The Tunisian government has unveiled a new economic and social program aimed at maintaining a sustainable level of budget deficit and controlling inflation rates.
The Tunisian government has unveiled a new economic and social program, identifying a set of measures and mechanisms seen as a “roadmap” for the economy’s revival until 2020.
The program aims at maintaining a sustainable level of budget deficit and external debt and controlling inflation rates, structural reform of public finances and stability of public debt.
The government is looking forward to reducing the budget deficit this year to 4.9 percent of the GDP, down from six percent last year.

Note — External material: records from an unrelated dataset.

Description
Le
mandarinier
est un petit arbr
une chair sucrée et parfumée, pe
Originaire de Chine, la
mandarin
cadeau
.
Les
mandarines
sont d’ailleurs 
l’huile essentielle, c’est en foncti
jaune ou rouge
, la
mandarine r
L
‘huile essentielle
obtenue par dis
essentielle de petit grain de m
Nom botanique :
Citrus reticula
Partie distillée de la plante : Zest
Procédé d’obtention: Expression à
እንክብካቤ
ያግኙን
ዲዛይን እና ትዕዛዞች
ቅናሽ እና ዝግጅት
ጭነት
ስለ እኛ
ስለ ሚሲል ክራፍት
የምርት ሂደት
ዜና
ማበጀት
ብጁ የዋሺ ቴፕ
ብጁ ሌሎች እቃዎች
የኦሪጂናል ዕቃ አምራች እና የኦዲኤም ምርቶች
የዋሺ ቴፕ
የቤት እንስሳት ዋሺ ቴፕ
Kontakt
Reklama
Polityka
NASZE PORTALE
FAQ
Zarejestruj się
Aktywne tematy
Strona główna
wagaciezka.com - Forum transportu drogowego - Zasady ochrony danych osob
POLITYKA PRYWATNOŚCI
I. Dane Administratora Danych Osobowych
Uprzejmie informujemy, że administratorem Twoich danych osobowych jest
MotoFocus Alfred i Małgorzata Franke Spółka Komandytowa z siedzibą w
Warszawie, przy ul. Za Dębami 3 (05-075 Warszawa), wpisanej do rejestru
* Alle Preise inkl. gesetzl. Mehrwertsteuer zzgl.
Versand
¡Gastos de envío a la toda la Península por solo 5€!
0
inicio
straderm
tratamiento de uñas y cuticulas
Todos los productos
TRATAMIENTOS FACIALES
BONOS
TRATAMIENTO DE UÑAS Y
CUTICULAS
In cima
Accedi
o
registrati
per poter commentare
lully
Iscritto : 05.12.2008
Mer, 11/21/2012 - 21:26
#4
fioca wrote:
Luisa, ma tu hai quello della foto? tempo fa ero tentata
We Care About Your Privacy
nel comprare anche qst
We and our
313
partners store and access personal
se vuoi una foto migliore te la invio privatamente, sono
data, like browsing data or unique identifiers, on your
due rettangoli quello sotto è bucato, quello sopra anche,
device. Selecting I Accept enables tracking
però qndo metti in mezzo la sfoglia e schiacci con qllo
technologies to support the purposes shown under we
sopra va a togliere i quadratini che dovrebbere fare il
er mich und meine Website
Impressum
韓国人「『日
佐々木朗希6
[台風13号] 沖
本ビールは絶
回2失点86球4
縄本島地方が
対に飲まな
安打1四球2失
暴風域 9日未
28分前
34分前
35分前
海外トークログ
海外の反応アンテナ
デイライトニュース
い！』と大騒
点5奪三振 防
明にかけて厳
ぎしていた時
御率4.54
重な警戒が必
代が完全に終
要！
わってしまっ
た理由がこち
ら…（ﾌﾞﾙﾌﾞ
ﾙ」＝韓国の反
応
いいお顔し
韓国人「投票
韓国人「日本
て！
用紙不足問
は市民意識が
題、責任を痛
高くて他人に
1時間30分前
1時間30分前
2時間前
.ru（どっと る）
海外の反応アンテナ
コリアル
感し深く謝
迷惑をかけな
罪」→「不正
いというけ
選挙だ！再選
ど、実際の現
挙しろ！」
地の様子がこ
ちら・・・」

The country has been suffering from rising inflation as the Tunisian National Institute of Statistics has recently announced that annual inflation rose to 7.1 percent in February for the first time from two decades.
Tunisia’s central bank expected inflation to amount to 7.2 percent this year, with the rate falling to between five and six percent in 2019.
The government’s plan aims to reduce the growth of the wage budget to 12 percent of the GDP, review the collection system to establish a fair tax system, push for domestic and foreign investment, combat smuggling and parallel trade, establish a basis for social protection, support employment and create new jobs.
The government will rely on a strategy to reform the public employment sector in order to improve the services of public utility and reduce the government wage budget from its levels in 2017, which amounted to 14.1 percent of the GDP.
Among the reforms proposed by the government are reviewing the retirement age and raising them from 60 to 65 years.
Notably, the public sector in Tunisia suffers from a large surplus in labor. The IMF has recommended a reduction in the number of public sector employees from about 650,000 to only 500,000.
In this context, the government had approved a plan to dismiss thousands of employees gradually until 2020, and it urged thousands, particularly those over the age of 55, to leave voluntarily, providing them with financial incentives.